## Problem
Look through the material below and report every line that includes "format".

## Material supplied
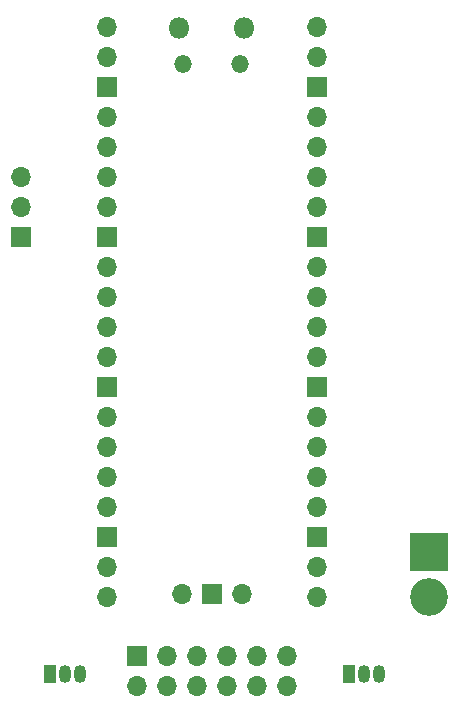
<source format=gbr>
%TF.GenerationSoftware,KiCad,Pcbnew,7.0.10+dfsg-1*%
%TF.CreationDate,2024-01-21T16:37:02+01:00*%
%TF.ProjectId,picoswitch,7069636f-7377-4697-9463-682e6b696361,rev?*%
%TF.SameCoordinates,Original*%
%TF.FileFunction,Soldermask,Bot*%
%TF.FilePolarity,Negative*%
%FSLAX46Y46*%
G04 Gerber Fmt 4.6, Leading zero omitted, Abs format (unit mm)*
G04 Created by KiCad (PCBNEW 7.0.10+dfsg-1) date 2024-01-21 16:37:02*
%MOMM*%
%LPD*%
G01*
G04 APERTURE LIST*
%ADD10R,1.700000X1.700000*%
%ADD11O,1.700000X1.700000*%
%ADD12O,1.800000X1.800000*%
%ADD13O,1.500000X1.500000*%
%ADD14R,1.050000X1.500000*%
%ADD15O,1.050000X1.500000*%
%ADD16R,3.200000X3.200000*%
%ADD17O,3.200000X3.200000*%
G04 APERTURE END LIST*
D10*
%TO.C,J3*%
X137300000Y-114000000D03*
D11*
X137300000Y-116540000D03*
X139840000Y-114000000D03*
X139840000Y-116540000D03*
X142380000Y-114000000D03*
X142380000Y-116540000D03*
X144920000Y-114000000D03*
X144920000Y-116540000D03*
X147460000Y-114000000D03*
X147460000Y-116540000D03*
X150000000Y-114000000D03*
X150000000Y-116540000D03*
%TD*%
D10*
%TO.C,J2*%
X127475000Y-78525000D03*
D11*
X127475000Y-75985000D03*
X127475000Y-73445000D03*
%TD*%
%TO.C,U1*%
X146150000Y-108770000D03*
D10*
X143610000Y-108770000D03*
D11*
X141070000Y-108770000D03*
X152500000Y-60740000D03*
X152500000Y-63280000D03*
D10*
X152500000Y-65820000D03*
D11*
X152500000Y-68360000D03*
X152500000Y-70900000D03*
X152500000Y-73440000D03*
X152500000Y-75980000D03*
D10*
X152500000Y-78520000D03*
D11*
X152500000Y-81060000D03*
X152500000Y-83600000D03*
X152500000Y-86140000D03*
X152500000Y-88680000D03*
D10*
X152500000Y-91220000D03*
D11*
X152500000Y-93760000D03*
X152500000Y-96300000D03*
X152500000Y-98840000D03*
X152500000Y-101380000D03*
D10*
X152500000Y-103920000D03*
D11*
X152500000Y-106460000D03*
X152500000Y-109000000D03*
X134720000Y-109000000D03*
X134720000Y-106460000D03*
D10*
X134720000Y-103920000D03*
D11*
X134720000Y-101380000D03*
X134720000Y-98840000D03*
X134720000Y-96300000D03*
X134720000Y-93760000D03*
D10*
X134720000Y-91220000D03*
D11*
X134720000Y-88680000D03*
X134720000Y-86140000D03*
X134720000Y-83600000D03*
X134720000Y-81060000D03*
D10*
X134720000Y-78520000D03*
D11*
X134720000Y-75980000D03*
X134720000Y-73440000D03*
X134720000Y-70900000D03*
X134720000Y-68360000D03*
D10*
X134720000Y-65820000D03*
D11*
X134720000Y-63280000D03*
X134720000Y-60740000D03*
D12*
X146335000Y-60870000D03*
D13*
X146035000Y-63900000D03*
X141185000Y-63900000D03*
D12*
X140885000Y-60870000D03*
%TD*%
D14*
%TO.C,Q2*%
X155230000Y-115500000D03*
D15*
X156500000Y-115500000D03*
X157770000Y-115500000D03*
%TD*%
D14*
%TO.C,Q1*%
X129960000Y-115500000D03*
D15*
X131230000Y-115500000D03*
X132500000Y-115500000D03*
%TD*%
D16*
%TO.C,D1*%
X162000000Y-105190000D03*
D17*
X162000000Y-109000000D03*
%TD*%
M02*

</source>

## Task response
<source format=gbr>
G04 Gerber Fmt 4.6, Leading zero omitted, Abs format (unit mm)*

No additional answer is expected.